Researchers are evaluating new treatments for acute hypoxemic respiratory failure (AHRF), a serious condition affecting millions worldwide and often requiring mechanical ventilation or extracorporeal life support. This adaptive platform trial includes multiple domains that assess different therapies across a range of patient severity and investigational phases, from early mechanistic studies to full clinical trials. The study uses advanced statistical methods to efficiently test interventions focusing on mechanical ventilation, extracorporeal support, drugs, and medical devices.
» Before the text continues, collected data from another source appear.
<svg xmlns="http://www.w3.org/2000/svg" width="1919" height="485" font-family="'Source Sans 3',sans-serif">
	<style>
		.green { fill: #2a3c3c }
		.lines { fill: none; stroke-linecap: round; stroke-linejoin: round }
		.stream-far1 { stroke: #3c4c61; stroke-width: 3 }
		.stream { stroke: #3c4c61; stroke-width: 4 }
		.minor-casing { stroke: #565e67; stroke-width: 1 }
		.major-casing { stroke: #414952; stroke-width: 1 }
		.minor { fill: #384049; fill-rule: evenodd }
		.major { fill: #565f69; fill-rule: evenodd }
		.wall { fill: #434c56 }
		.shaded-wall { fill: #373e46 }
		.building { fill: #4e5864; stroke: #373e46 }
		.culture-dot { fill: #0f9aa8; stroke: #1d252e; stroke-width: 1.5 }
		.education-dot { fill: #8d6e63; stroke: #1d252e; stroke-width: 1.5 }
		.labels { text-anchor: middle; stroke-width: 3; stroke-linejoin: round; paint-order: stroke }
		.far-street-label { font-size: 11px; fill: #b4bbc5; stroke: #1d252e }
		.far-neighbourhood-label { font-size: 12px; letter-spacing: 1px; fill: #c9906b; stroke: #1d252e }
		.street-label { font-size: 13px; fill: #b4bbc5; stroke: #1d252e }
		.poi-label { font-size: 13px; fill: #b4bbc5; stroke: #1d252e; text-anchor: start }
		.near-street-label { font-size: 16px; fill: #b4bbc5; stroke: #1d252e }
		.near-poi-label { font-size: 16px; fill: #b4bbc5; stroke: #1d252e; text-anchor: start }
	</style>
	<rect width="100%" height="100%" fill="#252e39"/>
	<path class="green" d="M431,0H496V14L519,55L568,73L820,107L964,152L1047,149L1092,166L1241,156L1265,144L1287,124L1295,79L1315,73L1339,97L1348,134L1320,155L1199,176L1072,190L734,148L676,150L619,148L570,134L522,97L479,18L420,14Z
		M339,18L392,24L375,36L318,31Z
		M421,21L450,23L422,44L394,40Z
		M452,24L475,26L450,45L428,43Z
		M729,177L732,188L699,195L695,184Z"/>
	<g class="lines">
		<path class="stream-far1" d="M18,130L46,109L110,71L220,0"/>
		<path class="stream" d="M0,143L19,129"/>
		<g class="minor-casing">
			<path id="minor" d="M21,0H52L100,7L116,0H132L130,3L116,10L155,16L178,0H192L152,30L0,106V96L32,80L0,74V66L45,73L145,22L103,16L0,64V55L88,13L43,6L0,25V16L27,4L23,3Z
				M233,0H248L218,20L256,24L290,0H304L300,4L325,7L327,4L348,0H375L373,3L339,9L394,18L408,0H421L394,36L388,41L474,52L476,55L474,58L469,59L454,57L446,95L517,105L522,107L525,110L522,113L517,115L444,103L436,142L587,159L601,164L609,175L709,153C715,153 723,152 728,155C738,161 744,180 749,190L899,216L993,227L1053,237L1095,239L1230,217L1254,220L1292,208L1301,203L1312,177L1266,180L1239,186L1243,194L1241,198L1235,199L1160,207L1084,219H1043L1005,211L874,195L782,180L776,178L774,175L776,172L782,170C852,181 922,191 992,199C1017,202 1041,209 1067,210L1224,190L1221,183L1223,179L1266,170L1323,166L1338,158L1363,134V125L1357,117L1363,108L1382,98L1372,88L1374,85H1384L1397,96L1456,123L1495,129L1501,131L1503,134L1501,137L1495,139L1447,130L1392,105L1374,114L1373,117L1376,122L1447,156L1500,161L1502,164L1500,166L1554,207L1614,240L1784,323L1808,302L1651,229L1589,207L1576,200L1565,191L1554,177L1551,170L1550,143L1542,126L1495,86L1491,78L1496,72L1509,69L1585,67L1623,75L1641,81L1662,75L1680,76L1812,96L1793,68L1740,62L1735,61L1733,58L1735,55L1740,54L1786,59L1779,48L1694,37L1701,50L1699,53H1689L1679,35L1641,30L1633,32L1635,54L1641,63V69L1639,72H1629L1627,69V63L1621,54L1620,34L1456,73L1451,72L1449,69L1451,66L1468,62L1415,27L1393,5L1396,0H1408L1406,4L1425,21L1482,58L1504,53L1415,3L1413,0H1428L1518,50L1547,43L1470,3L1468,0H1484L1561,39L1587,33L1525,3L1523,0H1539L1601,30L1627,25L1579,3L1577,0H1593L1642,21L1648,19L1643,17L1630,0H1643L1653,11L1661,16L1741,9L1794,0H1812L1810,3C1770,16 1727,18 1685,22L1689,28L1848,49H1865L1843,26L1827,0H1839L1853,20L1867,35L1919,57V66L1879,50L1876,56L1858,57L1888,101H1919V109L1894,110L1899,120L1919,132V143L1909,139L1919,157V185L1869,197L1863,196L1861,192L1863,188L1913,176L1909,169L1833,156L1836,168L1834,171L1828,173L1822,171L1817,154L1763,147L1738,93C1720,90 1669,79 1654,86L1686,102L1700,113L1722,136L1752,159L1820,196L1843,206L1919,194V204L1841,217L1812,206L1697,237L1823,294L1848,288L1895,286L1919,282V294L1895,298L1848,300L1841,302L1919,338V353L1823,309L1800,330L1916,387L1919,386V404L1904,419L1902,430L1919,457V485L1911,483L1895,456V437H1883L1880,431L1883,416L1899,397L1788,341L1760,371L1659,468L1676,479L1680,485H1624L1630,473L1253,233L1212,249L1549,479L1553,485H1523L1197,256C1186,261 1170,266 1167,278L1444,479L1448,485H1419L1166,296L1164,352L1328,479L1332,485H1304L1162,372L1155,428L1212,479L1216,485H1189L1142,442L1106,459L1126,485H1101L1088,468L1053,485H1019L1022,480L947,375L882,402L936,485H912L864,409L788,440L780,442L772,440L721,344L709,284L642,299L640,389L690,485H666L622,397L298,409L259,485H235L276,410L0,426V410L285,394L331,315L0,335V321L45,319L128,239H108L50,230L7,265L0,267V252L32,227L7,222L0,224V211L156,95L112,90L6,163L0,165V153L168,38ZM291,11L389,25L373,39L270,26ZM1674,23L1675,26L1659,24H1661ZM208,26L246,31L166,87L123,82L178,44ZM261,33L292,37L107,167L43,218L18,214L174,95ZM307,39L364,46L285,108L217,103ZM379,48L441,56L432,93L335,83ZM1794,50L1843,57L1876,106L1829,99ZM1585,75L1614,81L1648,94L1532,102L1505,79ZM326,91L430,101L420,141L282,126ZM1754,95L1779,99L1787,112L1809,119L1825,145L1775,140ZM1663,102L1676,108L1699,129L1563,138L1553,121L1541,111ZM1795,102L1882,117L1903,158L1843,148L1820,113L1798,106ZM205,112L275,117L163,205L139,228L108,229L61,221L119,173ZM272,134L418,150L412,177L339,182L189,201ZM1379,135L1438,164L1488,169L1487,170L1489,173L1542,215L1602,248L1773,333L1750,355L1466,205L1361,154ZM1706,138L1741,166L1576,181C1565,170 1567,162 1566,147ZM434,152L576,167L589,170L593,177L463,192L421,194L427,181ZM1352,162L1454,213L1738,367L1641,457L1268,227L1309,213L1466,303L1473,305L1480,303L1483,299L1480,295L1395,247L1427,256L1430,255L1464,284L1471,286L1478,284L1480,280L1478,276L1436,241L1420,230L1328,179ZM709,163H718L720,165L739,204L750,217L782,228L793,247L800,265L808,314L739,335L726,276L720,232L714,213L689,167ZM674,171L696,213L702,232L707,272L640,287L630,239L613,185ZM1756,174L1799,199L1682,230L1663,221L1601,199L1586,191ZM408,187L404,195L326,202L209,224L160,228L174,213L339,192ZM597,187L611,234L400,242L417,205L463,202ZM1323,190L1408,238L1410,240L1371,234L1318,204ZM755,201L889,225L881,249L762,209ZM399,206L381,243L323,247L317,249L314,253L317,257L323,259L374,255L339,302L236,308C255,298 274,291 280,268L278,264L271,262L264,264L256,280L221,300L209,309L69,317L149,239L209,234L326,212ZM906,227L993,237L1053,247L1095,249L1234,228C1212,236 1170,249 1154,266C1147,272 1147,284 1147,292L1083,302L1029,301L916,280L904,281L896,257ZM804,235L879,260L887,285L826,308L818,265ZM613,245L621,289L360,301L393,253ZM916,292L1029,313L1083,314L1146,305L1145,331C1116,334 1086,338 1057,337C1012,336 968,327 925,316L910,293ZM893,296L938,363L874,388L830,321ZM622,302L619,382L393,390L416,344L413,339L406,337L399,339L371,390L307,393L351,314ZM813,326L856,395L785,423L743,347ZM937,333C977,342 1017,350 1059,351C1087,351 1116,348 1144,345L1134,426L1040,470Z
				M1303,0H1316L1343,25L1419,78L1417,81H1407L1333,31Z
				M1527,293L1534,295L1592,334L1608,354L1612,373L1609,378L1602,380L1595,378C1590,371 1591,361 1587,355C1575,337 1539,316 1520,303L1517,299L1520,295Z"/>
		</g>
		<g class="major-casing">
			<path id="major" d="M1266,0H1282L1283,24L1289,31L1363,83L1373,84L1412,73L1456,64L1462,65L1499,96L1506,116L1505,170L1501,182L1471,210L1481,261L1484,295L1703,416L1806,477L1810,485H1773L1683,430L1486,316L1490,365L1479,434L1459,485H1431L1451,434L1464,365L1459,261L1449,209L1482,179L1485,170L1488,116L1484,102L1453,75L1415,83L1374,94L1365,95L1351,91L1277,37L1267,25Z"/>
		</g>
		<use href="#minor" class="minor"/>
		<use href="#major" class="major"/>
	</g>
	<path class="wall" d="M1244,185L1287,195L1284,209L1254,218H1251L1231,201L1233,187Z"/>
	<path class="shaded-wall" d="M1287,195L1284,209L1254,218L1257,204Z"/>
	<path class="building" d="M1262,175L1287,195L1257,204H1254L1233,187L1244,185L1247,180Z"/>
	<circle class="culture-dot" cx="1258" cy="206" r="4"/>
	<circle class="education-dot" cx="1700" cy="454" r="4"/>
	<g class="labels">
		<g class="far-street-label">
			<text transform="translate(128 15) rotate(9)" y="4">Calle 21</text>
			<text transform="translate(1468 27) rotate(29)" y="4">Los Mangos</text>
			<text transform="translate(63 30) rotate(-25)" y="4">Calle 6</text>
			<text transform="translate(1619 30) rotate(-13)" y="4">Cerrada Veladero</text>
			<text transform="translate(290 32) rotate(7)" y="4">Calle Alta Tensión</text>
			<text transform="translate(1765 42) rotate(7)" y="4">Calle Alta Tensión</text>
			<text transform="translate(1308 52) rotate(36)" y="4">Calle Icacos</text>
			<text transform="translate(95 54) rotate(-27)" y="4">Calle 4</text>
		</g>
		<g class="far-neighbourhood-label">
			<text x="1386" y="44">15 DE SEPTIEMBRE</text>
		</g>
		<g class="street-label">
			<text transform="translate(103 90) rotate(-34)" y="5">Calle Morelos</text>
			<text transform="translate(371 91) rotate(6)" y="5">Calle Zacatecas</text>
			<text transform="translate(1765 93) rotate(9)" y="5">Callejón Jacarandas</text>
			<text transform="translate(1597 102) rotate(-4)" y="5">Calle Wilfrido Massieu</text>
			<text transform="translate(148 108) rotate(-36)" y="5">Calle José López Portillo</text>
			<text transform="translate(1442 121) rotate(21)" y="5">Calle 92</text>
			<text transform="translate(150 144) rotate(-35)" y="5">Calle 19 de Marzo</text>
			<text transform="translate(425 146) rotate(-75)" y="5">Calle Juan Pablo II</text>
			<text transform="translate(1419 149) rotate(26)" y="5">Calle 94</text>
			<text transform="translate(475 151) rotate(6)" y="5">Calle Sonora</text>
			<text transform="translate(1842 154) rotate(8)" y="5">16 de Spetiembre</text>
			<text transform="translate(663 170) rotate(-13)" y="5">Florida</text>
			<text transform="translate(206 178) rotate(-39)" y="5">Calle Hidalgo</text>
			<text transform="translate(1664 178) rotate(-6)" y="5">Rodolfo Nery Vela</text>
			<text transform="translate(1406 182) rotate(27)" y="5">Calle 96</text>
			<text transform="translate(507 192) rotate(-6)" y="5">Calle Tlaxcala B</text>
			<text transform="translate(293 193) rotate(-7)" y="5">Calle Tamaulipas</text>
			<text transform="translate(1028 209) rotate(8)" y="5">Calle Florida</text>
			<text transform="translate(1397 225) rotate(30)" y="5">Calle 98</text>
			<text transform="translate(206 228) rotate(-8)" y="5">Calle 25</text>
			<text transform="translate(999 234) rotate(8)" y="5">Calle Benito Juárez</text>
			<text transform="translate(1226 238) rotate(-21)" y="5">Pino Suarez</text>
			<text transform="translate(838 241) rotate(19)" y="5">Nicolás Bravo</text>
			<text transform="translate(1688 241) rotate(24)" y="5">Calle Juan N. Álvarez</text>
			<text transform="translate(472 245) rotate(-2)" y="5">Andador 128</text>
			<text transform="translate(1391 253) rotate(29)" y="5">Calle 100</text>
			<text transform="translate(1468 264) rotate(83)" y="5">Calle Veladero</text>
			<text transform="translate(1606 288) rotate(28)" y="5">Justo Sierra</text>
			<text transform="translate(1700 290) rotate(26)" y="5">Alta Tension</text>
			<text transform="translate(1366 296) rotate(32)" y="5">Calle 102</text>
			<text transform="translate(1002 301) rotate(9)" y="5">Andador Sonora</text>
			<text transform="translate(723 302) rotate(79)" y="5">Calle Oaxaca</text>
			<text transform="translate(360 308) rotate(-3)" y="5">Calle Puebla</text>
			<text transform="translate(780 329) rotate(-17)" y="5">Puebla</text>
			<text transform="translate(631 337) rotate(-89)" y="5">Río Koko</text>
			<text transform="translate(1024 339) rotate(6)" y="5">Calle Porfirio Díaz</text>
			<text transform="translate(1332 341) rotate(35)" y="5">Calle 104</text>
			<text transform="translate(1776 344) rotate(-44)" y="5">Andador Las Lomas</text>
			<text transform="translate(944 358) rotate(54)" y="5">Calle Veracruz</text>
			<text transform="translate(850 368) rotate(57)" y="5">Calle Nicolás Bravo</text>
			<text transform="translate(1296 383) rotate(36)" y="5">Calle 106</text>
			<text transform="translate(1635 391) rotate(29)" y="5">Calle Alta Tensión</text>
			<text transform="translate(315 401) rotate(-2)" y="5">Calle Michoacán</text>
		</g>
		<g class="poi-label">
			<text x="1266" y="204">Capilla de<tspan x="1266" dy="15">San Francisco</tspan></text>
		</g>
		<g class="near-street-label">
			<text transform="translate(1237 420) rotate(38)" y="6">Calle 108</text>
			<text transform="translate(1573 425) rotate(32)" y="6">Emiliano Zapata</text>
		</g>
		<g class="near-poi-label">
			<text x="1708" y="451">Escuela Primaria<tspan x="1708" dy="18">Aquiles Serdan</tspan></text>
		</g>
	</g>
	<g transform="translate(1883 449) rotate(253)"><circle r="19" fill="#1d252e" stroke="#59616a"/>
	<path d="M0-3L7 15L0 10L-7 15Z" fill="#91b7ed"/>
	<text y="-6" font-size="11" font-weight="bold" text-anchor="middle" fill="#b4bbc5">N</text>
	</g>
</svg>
Participants may receive various interventions depending on the domain, including ultra-protective ventilation using VV-ECMO, lung-protective ventilation, driving pressure-limited ventilation, lung- and diaphragm-protective ventilation with sedation, corticosteroid treatments, fludrocortisone, nebulized furosemide, or inspiratory muscle training. Some domains also study ventilation strategies during extracorporeal life support or collect observational data. Treatments are delivered according to randomized assignments, sometimes involving specialized devices or adjusted ventilator settings. During the study, participants undergo assessments including physiological and biological measurements, monitoring of ventilation targets, adherence to protocols, and survival outcomes up to 60 days. Recruitment feasibility and barriers are tracked over years at multiple sites. The trial collects data on ventilator-free days, mortality, advanced respiratory support-free days, and protocol adherence. Safety and effectiveness are regularly evaluated through Bayesian adaptive analyses, with total enrollment periods ranging from months to years depending on the domain.

Researchers are evaluating a range of treatments to improve outcomes for adults admitted to intensive care units (ICUs) with severe community-acquired pneumonia (CAP), including cases caused by influenza and COVID-19. This Phase 3 adaptive platform trial, REMAP-CAP, is designed to test multiple treatment strategies simultaneously and adapt over time, allowing new treatments to be added as questions are answered. The trial also serves as a platform to quickly evaluate treatments during respiratory pandemics, such as COVID-19, through a sub-study called REMAP-COVID in the United States. Participants receive various interventions including antibiotics like ceftriaxone, moxifloxacin, or piperacillin-tazobactam, as well as macrolide therapies given for different durations. Other treatments assessed include corticosteroids such as hydrocortisone and dexamethasone, antiviral agents like oseltamivir and remdesivir, immune modulators including tocilizumab and baricitinib, and supportive care strategies such as mechanical ventilation methods. Dosing and duration vary for each treatment, with some interventions now closed. Treatments are administered according to local guidelines and clinical decisions, with some requiring intravenous or enteral routes. Participants are closely monitored with assessments focusing on survival and organ support status in the ICU up to 90 days after enrollment. The main outcomes measured include all-cause mortality by day 90 and the number of days alive without needing organ support in the ICU by day 21. The study collects data continuously to adapt treatment assignments for new participants, aiming to identify the most effective therapies. Follow-up and safety monitoring continue throughout hospitalization and up to 90 days after admission.